Text under study

All I can say is that we are certainly looking at this. We feel it is much better to stop an illness than to treat an illness if it is at all possible. Our thoughts are in that direction. We have had a tremendous number of discussions as to just exactly which way to go. Plans are being sought and are being made to carry us in the right direction in an area of preventive health care. It's the old "ounce of prevention" idea; it is still as true as it was when that philosophy was first introduced.
We are helping out some cardiac preventive centres. Suffice it to say that we are quite aware of this, Mr. Member, and I appreciate your thoughts on it. We are certainly going to move in that direction.
Health in schools. Naturally, the Minister of Education (Hon. Mrs. Dailly) and I have discussed these questions. We have people in our department who we call health educators. The health educator's job is to move around to help and assist the school teachers and people working in the school system to get more attention paid to public health, prevention and nutrition. We have teams available to schools who deal in all areas of health.
It's very difficult. Some of us would like to say to the schools, for instance, "No more of those hamburgers and chips. How about some good nutritious meals in the schools as a good preventive measure and also a little bit of education along the way?" Unfortunately, where this has been tried, the kids go romping off to McDonald's. It's very difficult.
Interjection.
HON. MR. COCKE: That's right. It is very difficult to make a move in that direction. As a matter of fact, I thought of free apples for school children. I haven't got too many statistics on this, but my understanding is that where this has been tried they have used them for helping one another.
Interjection.
HON. MR. COCKE: We have professionals available in our public health department who make themselves available to the schools to assist in public health education in that area. We also have teams of nurses to work with school children. As you know, they inoculate them, have immunization programmes and so on. They are there and available and those teams are being built up.
The choice of a doctor. I can't give you too much advice other than ask a friend who you trust if he has a physician he trusts.
Interjection.
HON. MR. COCKE: I understand that. Also access to the College of Physicians and Surgeons. If one wants a lawyer and doesn't know a lawyer in town, he can request the name of a lawyer from the bar, I presume. I know the college would certainly afford a list of Doctors available in a particular area. The local health officer would be another choice. You could go to whoever is in charge of the public health unit in your area, wherever that area might be around the province, and he would know doctors in the area. I realize it is a problem for people.
The fourth point you brought up is the legal and medical status of acupuncture. Acupuncture as a technique is not recognized as a medical procedure as far as I know. Our college and our department are working together to try to develop standards for acupuncture treatment in this province mainly where it involves the relief of pain.
We have had a clinic going; Dr. Saita from West Vancouver is working with it. He is a qualified acupuncturist in his own right and he is also licensed under the Medical Act in B.C. He has a pilot project going in Vancouver where we are using medical people as observers and arthritic people and others as people who are taking treatments to find out just exactly what standards we can set and how we can best get acupuncture working in this province.
MR. GIBSON: Is it working well now?

Action item A
In the health transcript, retype the passage from "We have had a clinic" up to and including "in this province.".
Action item B
Answer these questions using the health transcript:
(i) What does the department call its staff who help teachers and school workers give more attention to public health, prevention and nutrition?
(ii) Where is Dr. Saita from?
(iii) Where do the kids go when schools have tried serving nutritious meals instead of hamburgers and chips?
Action item C
List every person named in the health transcript.

Data supplied
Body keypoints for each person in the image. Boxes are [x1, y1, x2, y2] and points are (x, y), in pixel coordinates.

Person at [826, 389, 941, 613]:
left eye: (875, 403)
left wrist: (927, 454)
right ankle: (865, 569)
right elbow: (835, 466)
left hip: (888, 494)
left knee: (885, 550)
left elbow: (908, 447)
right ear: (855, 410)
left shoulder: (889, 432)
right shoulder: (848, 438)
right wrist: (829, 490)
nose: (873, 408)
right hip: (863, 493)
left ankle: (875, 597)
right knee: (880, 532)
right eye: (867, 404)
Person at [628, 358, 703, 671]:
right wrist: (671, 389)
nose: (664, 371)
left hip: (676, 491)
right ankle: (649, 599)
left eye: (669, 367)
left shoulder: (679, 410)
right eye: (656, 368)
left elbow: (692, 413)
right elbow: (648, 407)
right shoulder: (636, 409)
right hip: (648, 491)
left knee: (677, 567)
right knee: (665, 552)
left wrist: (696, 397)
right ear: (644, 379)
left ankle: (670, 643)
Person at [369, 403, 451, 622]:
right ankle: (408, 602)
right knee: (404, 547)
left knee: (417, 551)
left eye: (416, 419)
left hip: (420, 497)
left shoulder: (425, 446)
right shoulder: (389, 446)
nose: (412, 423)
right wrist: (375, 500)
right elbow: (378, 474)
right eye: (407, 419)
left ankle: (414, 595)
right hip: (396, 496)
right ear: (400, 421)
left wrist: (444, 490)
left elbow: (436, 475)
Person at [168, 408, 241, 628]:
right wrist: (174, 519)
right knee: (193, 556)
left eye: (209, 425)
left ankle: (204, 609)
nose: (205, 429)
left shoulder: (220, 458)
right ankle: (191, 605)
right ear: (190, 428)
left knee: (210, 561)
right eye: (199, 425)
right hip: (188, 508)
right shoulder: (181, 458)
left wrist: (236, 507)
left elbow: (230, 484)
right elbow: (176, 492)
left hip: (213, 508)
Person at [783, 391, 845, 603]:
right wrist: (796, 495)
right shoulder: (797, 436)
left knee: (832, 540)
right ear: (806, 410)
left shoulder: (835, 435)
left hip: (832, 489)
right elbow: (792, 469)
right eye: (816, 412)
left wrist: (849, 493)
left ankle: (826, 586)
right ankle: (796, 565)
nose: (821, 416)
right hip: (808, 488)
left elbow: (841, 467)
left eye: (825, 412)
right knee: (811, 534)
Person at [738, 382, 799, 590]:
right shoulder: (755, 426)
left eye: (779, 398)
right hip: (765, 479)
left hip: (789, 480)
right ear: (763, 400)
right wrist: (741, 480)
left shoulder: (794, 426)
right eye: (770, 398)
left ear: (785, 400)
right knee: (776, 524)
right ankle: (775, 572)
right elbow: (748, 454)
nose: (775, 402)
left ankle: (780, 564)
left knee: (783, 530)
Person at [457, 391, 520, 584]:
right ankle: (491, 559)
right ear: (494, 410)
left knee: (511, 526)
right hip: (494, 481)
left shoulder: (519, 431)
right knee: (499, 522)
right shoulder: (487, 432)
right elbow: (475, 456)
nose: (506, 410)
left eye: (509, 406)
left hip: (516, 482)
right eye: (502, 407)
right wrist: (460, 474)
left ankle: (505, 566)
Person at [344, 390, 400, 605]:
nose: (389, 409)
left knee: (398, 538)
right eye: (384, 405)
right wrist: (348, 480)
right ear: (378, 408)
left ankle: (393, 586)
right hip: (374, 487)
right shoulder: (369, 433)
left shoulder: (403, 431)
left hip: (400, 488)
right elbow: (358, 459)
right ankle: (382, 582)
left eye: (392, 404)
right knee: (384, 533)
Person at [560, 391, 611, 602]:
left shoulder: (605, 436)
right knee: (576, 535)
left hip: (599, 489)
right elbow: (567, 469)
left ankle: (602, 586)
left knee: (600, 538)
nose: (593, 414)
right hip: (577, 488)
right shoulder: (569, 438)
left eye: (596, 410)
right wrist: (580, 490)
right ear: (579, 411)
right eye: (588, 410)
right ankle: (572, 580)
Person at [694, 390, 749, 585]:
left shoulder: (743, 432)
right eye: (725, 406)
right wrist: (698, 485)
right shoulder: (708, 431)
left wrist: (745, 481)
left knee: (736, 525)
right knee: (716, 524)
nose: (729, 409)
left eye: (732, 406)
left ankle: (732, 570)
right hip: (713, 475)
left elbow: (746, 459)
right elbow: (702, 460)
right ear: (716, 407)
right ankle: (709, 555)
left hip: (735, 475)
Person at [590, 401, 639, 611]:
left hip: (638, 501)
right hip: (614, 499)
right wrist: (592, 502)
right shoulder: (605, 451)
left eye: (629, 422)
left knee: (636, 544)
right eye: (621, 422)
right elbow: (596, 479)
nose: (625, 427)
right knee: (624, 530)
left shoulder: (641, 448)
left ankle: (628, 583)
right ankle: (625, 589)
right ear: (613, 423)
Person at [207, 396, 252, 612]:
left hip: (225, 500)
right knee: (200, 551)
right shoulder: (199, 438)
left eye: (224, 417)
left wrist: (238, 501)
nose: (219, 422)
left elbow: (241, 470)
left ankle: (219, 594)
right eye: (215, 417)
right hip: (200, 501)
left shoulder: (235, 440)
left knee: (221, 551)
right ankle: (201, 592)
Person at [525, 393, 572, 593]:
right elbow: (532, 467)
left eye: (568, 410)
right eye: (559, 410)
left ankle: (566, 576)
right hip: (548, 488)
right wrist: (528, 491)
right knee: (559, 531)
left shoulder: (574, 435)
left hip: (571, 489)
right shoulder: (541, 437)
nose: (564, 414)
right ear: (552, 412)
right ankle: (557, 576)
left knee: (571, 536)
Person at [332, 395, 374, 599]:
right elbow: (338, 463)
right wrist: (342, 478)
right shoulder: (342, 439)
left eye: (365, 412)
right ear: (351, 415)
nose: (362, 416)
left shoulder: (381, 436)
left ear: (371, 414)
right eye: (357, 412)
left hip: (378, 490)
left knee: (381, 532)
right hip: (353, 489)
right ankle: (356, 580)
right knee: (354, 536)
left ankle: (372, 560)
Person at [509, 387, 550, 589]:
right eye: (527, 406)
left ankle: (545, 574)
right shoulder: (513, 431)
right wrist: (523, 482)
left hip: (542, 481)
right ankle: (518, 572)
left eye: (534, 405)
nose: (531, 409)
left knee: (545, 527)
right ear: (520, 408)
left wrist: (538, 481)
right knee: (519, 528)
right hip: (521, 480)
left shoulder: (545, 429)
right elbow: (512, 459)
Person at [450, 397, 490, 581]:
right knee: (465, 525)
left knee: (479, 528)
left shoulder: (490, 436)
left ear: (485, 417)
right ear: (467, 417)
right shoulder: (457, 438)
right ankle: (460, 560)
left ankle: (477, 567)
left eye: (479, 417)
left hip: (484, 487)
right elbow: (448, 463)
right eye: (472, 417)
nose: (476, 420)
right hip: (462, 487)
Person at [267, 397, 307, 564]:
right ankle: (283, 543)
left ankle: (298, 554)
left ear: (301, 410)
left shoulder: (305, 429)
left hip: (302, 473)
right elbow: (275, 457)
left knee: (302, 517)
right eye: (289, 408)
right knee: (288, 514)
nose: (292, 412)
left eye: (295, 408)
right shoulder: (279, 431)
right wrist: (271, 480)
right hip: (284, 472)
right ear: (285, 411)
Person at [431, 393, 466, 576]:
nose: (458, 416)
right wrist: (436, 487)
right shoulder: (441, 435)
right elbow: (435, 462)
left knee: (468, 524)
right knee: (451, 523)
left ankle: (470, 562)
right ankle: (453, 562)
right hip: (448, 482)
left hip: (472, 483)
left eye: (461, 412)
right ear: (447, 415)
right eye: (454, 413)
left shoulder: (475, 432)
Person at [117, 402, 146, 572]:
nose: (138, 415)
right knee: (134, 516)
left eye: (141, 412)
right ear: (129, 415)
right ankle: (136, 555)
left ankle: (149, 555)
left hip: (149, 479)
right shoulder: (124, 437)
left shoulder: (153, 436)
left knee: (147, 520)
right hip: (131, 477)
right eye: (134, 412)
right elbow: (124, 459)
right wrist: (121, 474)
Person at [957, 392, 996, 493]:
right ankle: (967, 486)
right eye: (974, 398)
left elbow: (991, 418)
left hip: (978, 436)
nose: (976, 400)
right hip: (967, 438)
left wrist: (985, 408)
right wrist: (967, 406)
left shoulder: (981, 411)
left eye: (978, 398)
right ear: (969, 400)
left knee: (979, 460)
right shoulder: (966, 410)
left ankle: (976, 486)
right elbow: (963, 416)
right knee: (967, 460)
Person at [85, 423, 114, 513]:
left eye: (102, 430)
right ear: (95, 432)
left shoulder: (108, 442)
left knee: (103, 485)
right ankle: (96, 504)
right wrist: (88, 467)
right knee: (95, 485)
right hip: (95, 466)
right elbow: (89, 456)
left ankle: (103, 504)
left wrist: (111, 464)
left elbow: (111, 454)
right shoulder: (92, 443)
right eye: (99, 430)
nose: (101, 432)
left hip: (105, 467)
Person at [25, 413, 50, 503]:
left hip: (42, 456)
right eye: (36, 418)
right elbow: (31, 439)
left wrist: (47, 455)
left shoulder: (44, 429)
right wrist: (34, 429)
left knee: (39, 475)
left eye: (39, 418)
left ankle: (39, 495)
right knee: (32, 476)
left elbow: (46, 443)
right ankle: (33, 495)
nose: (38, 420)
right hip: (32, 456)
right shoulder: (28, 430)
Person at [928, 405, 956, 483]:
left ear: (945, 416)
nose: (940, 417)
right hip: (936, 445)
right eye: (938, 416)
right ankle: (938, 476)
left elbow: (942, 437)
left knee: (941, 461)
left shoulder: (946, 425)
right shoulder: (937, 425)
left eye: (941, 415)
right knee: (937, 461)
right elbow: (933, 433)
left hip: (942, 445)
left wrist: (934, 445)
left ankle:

Final answer A
We have had a clinic going; Dr. Saita from West Vancouver is working with it. He is a qualified acupuncturist in his own right and he is also licensed under the Medical Act in B.C. He has a pilot project going in Vancouver where we are using medical people as observers and arthritic people and others as people who are taking treatments to find out just exactly what standards we can set and how we can best get acupuncture working in this province.

Final answer B
(i) Health educators
(ii) West Vancouver
(iii) McDonald's

Final answer C
- Hon. Mrs. Dailly (Minister of Education)
- Hon. Mr. Cocke
- Dr. Saita
- Mr. Gibson